COMPITO
Riporta tutte le righe seguenti come elenco JSON di stringhe, per favore, una stringa per ogni riga e senza le righe vuote.

================

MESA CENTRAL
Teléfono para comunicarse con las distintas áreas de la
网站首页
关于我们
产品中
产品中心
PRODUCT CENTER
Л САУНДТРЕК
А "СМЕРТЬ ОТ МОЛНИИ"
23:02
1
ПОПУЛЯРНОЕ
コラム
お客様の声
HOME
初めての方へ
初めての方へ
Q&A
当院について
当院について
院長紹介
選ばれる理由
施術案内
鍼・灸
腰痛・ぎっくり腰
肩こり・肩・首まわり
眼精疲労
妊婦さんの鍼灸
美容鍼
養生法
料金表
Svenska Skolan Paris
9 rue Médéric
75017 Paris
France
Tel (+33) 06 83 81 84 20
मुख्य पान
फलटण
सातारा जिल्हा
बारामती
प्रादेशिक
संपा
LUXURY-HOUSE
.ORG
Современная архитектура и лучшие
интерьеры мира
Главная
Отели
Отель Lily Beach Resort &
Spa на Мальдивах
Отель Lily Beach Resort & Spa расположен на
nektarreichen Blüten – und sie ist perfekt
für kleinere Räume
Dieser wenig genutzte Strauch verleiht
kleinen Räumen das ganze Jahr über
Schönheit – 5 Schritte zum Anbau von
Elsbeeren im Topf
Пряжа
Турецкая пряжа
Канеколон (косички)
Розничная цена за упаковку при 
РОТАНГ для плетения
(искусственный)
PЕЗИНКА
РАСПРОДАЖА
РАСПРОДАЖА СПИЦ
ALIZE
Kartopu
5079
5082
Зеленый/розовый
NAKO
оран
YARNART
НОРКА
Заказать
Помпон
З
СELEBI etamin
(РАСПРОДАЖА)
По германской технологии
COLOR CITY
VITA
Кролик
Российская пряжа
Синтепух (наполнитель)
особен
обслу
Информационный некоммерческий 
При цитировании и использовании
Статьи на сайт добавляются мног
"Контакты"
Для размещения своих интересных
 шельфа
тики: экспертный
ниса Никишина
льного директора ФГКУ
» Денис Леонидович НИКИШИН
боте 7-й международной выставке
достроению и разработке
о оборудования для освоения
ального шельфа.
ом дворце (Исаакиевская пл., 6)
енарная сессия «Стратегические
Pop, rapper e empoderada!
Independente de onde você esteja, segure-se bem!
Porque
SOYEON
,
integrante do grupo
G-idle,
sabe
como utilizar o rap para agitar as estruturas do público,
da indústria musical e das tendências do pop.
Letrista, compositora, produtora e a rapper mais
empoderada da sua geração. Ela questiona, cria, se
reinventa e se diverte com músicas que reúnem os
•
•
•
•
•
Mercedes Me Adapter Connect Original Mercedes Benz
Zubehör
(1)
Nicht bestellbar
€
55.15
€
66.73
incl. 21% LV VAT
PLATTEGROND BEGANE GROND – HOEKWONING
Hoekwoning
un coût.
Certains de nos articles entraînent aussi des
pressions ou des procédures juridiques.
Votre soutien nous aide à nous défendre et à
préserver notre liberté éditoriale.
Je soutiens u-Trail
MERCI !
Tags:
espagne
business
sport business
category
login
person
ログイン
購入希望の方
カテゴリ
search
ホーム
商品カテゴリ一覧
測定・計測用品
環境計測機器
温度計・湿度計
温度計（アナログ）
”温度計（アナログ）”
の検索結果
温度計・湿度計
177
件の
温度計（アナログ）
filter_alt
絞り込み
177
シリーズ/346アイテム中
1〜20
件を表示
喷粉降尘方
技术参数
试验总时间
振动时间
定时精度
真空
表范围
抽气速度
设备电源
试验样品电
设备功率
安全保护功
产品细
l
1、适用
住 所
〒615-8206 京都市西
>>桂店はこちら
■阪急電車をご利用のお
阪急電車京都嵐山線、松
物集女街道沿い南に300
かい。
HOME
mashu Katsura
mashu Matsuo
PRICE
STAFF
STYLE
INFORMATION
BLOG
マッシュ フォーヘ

================

RISULTATO ATTESO
[
  "MESA CENTRAL",
  "Teléfono para comunicarse con las distintas áreas de la",
  "网站首页",
  "关于我们",
  "产品中",
  "产品中心",
  "PRODUCT CENTER",
  "Л САУНДТРЕК",
  "А \"СМЕРТЬ ОТ МОЛНИИ\"",
  "23:02",
  "1",
  "ПОПУЛЯРНОЕ",
  "コラム",
  "お客様の声",
  "HOME",
  "初めての方へ",
  "初めての方へ",
  "Q&A",
  "当院について",
  "当院について",
  "院長紹介",
  "選ばれる理由",
  "施術案内",
  "鍼・灸",
  "腰痛・ぎっくり腰",
  "肩こり・肩・首まわり",
  "眼精疲労",
  "妊婦さんの鍼灸",
  "美容鍼",
  "養生法",
  "料金表",
  "Svenska Skolan Paris",
  "9 rue Médéric",
  "75017 Paris",
  "France",
  "Tel (+33) 06 83 81 84 20",
  "मुख्य पान",
  "फलटण",
  "सातारा जिल्हा",
  "बारामती",
  "प्रादेशिक",
  "संपा",
  "LUXURY-HOUSE",
  ".ORG",
  "Современная архитектура и лучшие",
  "интерьеры мира",
  "Главная",
  "Отели",
  "Отель Lily Beach Resort &",
  "Spa на Мальдивах",
  "Отель Lily Beach Resort & Spa расположен на",
  "nektarreichen Blüten – und sie ist perfekt",
  "für kleinere Räume",
  "Dieser wenig genutzte Strauch verleiht",
  "kleinen Räumen das ganze Jahr über",
  "Schönheit – 5 Schritte zum Anbau von",
  "Elsbeeren im Topf",
  "Пряжа",
  "Турецкая пряжа",
  "Канеколон (косички)",
  "Розничная цена за упаковку при ",
  "РОТАНГ для плетения",
  "(искусственный)",
  "PЕЗИНКА",
  "РАСПРОДАЖА",
  "РАСПРОДАЖА СПИЦ",
  "ALIZE",
  "Kartopu",
  "5079",
  "5082",
  "Зеленый/розовый",
  "NAKO",
  "оран",
  "YARNART",
  "НОРКА",
  "Заказать",
  "Помпон",
  "З",
  "СELEBI etamin",
  "(РАСПРОДАЖА)",
  "По германской технологии",
  "COLOR CITY",
  "VITA",
  "Кролик",
  "Российская пряжа",
  "Синтепух (наполнитель)",
  "особен",
  "обслу",
  "Информационный некоммерческий ",
  "При цитировании и использовании",
  "Статьи на сайт добавляются мног",
  "\"Контакты\"",
  "Для размещения своих интересных",
  " шельфа",
  "тики: экспертный",
  "ниса Никишина",
  "льного директора ФГКУ",
  "» Денис Леонидович НИКИШИН",
  "боте 7-й международной выставке",
  "достроению и разработке",
  "о оборудования для освоения",
  "ального шельфа.",
  "ом дворце (Исаакиевская пл., 6)",
  "енарная сессия «Стратегические",
  "Pop, rapper e empoderada!",
  "Independente de onde você esteja, segure-se bem!",
  "Porque",
  "SOYEON",
  ",",
  "integrante do grupo",
  "G-idle,",
  "sabe",
  "como utilizar o rap para agitar as estruturas do público,",
  "da indústria musical e das tendências do pop.",
  "Letrista, compositora, produtora e a rapper mais",
  "empoderada da sua geração. Ela questiona, cria, se",
  "reinventa e se diverte com músicas que reúnem os",
  "•",
  "•",
  "•",
  "•",
  "•",
  "Mercedes Me Adapter Connect Original Mercedes Benz",
  "Zubehör",
  "(1)",
  "Nicht bestellbar",
  "€",
  "55.15",
  "€",
  "66.73",
  "incl. 21% LV VAT",
  "PLATTEGROND BEGANE GROND – HOEKWONING",
  "Hoekwoning",
  "un coût.",
  "Certains de nos articles entraînent aussi des",
  "pressions ou des procédures juridiques.",
  "Votre soutien nous aide à nous défendre et à",
  "préserver notre liberté éditoriale.",
  "Je soutiens u-Trail",
  "MERCI !",
  "Tags:",
  "espagne",
  "business",
  "sport business",
  "category",
  "login",
  "person",
  "ログイン",
  "購入希望の方",
  "カテゴリ",
  "search",
  "ホーム",
  "商品カテゴリ一覧",
  "測定・計測用品",
  "環境計測機器",
  "温度計・湿度計",
  "温度計（アナログ）",
  "”温度計（アナログ）”",
  "の検索結果",
  "温度計・湿度計",
  "177",
  "件の",
  "温度計（アナログ）",
  "filter_alt",
  "絞り込み",
  "177",
  "シリーズ/346アイテム中",
  "1〜20",
  "件を表示",
  "喷粉降尘方",
  "技术参数",
  "试验总时间",
  "振动时间",
  "定时精度",
  "真空",
  "表范围",
  "抽气速度",
  "设备电源",
  "试验样品电",
  "设备功率",
  "安全保护功",
  "产品细",
  "l",
  "1、适用",
  "住 所",
  "〒615-8206 京都市西",
  ">>桂店はこちら",
  "■阪急電車をご利用のお",
  "阪急電車京都嵐山線、松",
  "物集女街道沿い南に300",
  "かい。",
  "HOME",
  "mashu Katsura",
  "mashu Matsuo",
  "PRICE",
  "STAFF",
  "STYLE",
  "INFORMATION",
  "BLOG",
  "マッシュ フォーヘ"
]